Chu, Dinh-Toi
Dr. Chu is currently the Director of the Center for Biomedicine and Community Health and the Dean of the Faculty of Applied Sciences, International School, Vietnam National University (VNU), Hanoi, Vietnam. He is also a visiting Professor at the Department of Cell Biology and Anatomy, College of Medicine, National Cheng Kung University, Tainan, Taiwan. He achieved a Doctor of Veterinary Medicine degree from Vietnam in 2006, a Master of Biological Science from in South Korea in 2011. From 2011 to 2015, he participated in an EU-funded program in. Poland for the Ph.D. program in diet-induced obesity, genetic effects, and epigenetic regulations of lipid metabolism and obesity, and got a PhD in medicine (medical Biology). Dr. Chu continued his journey as a postdoc and researcher in molecumar biomoedicine under a Marie Curie Postdoctoral Research Fellowship at the Centre for Molecular Medicine Norway (NCMM), Nordic EMBL Partnership, University of Oslo (Norway) from 2015 to 2018. Up to now, he has over 190 WoS/Scopus publications in biomedicne and community health with more than 21000 citations (Scopus, updated by 5/2023). He has also reviewed over 40 qualified scientific journals with more than 300 manuscripts and handed over 250 manuscripts as an editor for several WoS/Scopus journals such as Bioengineered and PLOS ONE. In 2022, the Stanford List recognized him as the Top 2% Scientists in the World.
Than, Van Thai
Dr. Thai received his DVM in 2006 in Vietnam; a PhD in biomedicine in 2014 at the Faculty of Medicine, Chung-Ang University, Korea. He served as Postdoctoral Researcher and Research Professor at the Faculty of Medicine, Chung-Ang University for three consecutive years before joining the Faculty of Biotechnology, Nguyen Tat Thanh University, then Faculty of Biotechnology, Chemistry, and Environmental Engineering, Phenikaa University; and now Faculty of Applied Sciences, International School, VNU. His interest fields are included microbial epidemiology, microbial evolution, microbial immunology, gene expression, vaccine, and sub-unit vaccine.
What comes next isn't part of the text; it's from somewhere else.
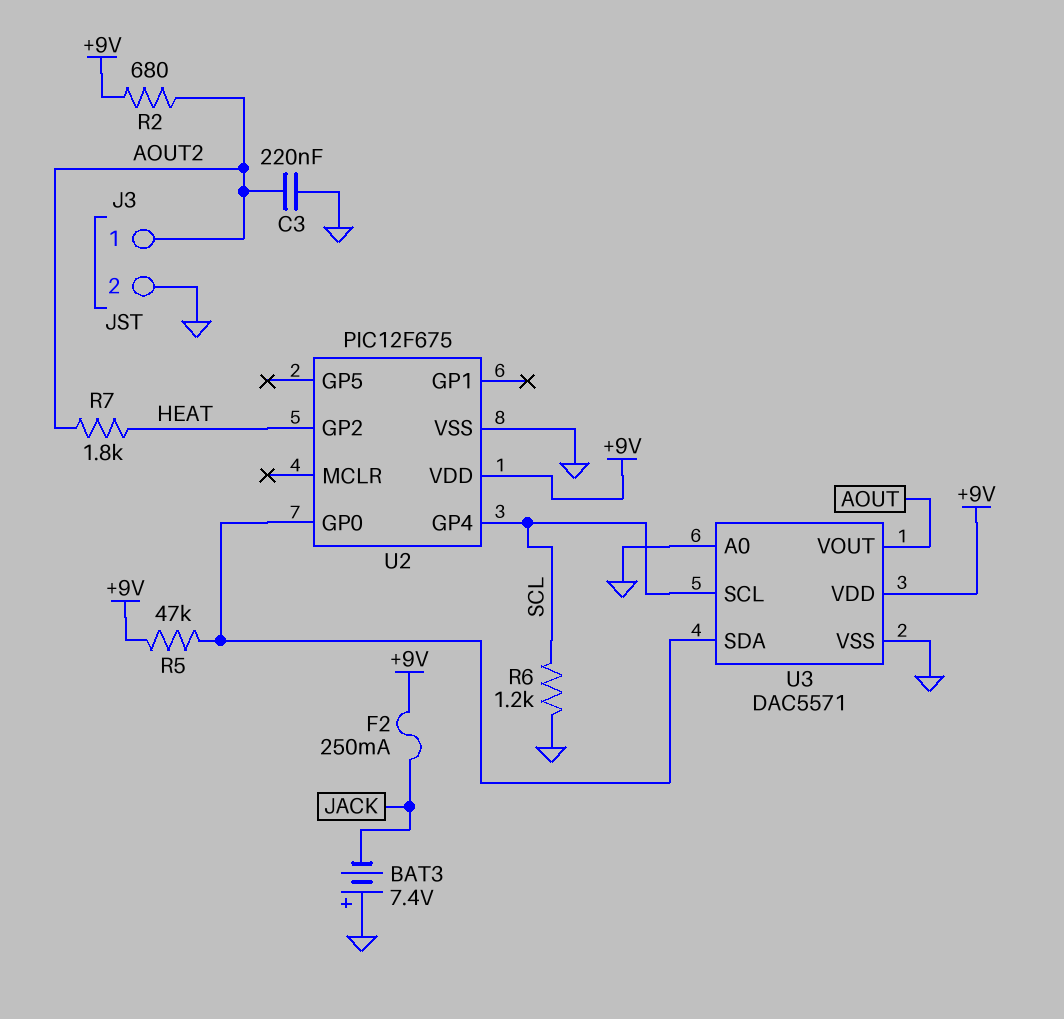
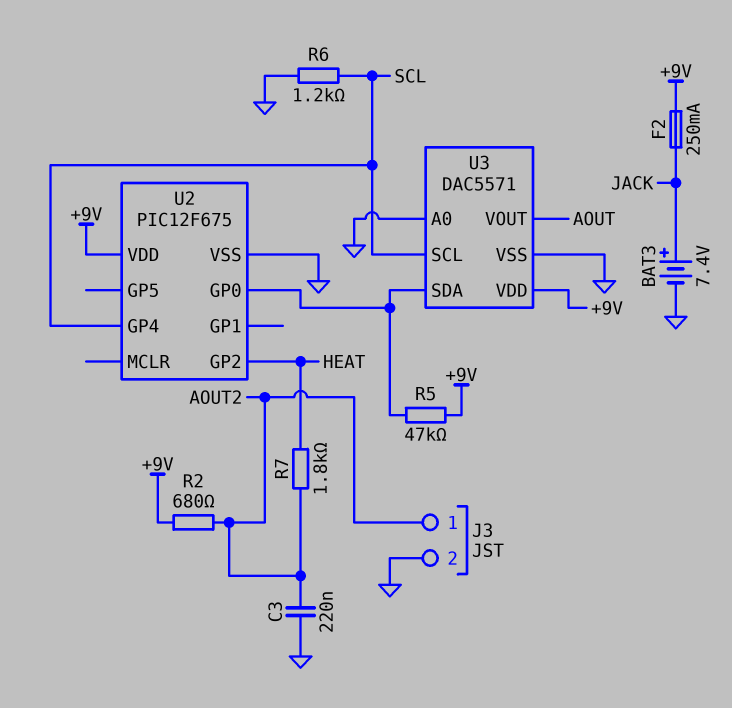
BAT3: 7.4V (plus GND, minus JACK) -> 7.4V (plus JACK, minus GND)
Dr. Thai has extensive working experiences with various types of microbes, including the human microbes (Rotavirus, Norovirus, Parechovirus), the animal microbes (Influenza Virus, Foot-and-Mouth Disease Virus, Infectious Bronchitis Virus), and plant microbes (Sri-Lanka Cassava Mosaic Virus, Enterobacter cloacae). His most recent research is the infection of Human Papilloma Virus (HPV) in Vietnam. This research focuses on HPV detection, HPV genotype identification, HPV vaccine evaluation. The results will provide evidence for that the HPVs remain as a reservoir of causing human papillomavirus carcinogen as well as suggesting for the development of appropriate HPV detection kit and vaccine in Vietnam.